Please output exactly the lines below, starting at the line that has "right eye: (223, 29)" and ending at the line that has "left wrist: (122, 187)", both included; leave out all pictures and include nothing else.

Skeletal landmark data:
____________________
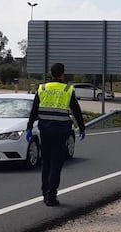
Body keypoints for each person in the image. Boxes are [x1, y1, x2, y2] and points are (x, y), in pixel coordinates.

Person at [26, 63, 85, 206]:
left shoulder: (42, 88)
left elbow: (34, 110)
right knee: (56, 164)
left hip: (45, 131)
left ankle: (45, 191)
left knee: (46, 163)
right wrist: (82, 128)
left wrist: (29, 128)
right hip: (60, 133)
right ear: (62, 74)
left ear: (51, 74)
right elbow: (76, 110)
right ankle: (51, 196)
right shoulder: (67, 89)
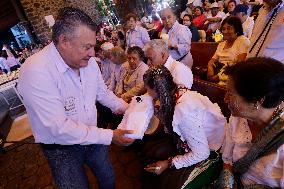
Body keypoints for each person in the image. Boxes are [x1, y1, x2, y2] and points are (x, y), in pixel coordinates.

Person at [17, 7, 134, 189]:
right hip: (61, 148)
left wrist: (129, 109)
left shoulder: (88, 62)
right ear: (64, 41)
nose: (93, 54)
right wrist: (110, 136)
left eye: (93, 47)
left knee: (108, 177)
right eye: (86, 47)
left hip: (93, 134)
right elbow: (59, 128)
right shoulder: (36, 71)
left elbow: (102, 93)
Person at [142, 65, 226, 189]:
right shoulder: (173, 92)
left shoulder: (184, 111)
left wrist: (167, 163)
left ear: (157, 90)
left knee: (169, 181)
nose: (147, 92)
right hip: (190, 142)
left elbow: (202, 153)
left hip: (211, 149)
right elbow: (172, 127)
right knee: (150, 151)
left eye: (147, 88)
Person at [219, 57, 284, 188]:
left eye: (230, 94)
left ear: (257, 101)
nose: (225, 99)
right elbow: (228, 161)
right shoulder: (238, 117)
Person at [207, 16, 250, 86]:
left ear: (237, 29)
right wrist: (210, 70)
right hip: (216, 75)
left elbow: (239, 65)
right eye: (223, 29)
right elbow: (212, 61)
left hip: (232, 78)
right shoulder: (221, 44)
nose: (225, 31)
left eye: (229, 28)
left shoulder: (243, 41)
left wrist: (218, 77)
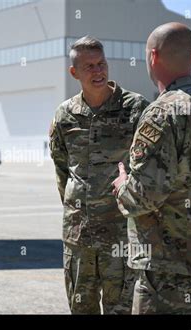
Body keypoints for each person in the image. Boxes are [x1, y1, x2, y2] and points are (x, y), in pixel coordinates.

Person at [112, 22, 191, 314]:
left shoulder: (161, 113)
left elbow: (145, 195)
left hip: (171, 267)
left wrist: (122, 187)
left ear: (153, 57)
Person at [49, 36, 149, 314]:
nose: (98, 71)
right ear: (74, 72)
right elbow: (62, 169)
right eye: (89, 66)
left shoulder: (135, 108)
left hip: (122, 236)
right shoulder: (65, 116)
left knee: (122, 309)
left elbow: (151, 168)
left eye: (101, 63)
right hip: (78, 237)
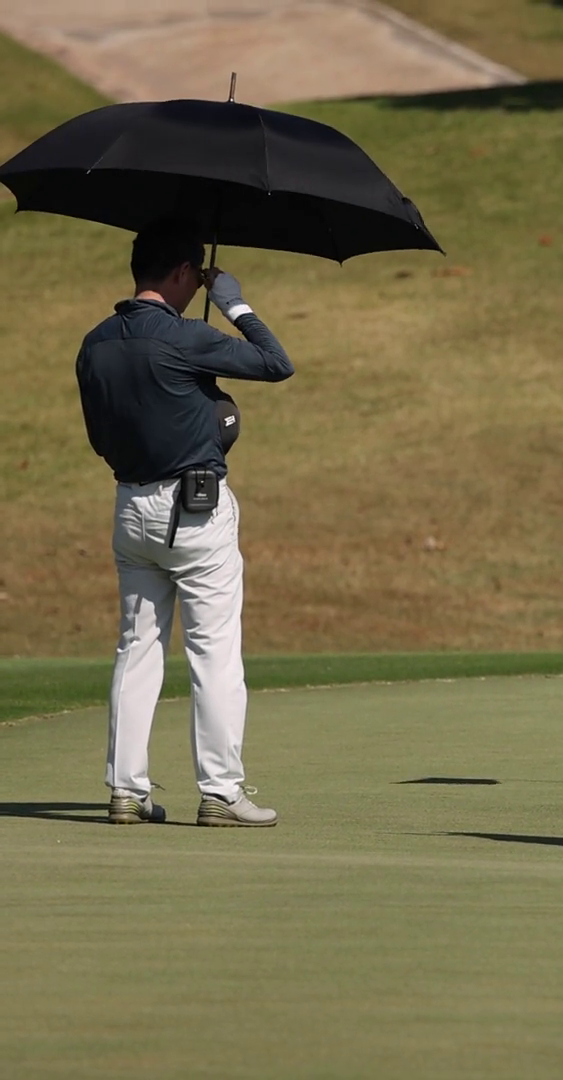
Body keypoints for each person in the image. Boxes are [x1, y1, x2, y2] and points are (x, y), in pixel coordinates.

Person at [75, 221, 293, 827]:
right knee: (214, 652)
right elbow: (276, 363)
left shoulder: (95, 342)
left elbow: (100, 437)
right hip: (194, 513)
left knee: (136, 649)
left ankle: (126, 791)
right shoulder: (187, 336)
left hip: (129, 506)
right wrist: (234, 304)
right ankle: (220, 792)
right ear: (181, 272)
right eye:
____________________
**REPLY**.
right eye: (223, 29)
right elbow: (212, 61)
left hip: (232, 78)
right shoulder: (221, 44)
nose: (225, 31)
left eye: (229, 28)
left shoulder: (243, 41)
left wrist: (218, 77)
Body keypoints for each person in the image. Boxes are [x1, y1, x2, y2] and points are (x, y), in pixel coordinates.

Person at [112, 22, 191, 314]:
left shoulder: (161, 113)
left elbow: (145, 195)
left hip: (171, 267)
left wrist: (122, 187)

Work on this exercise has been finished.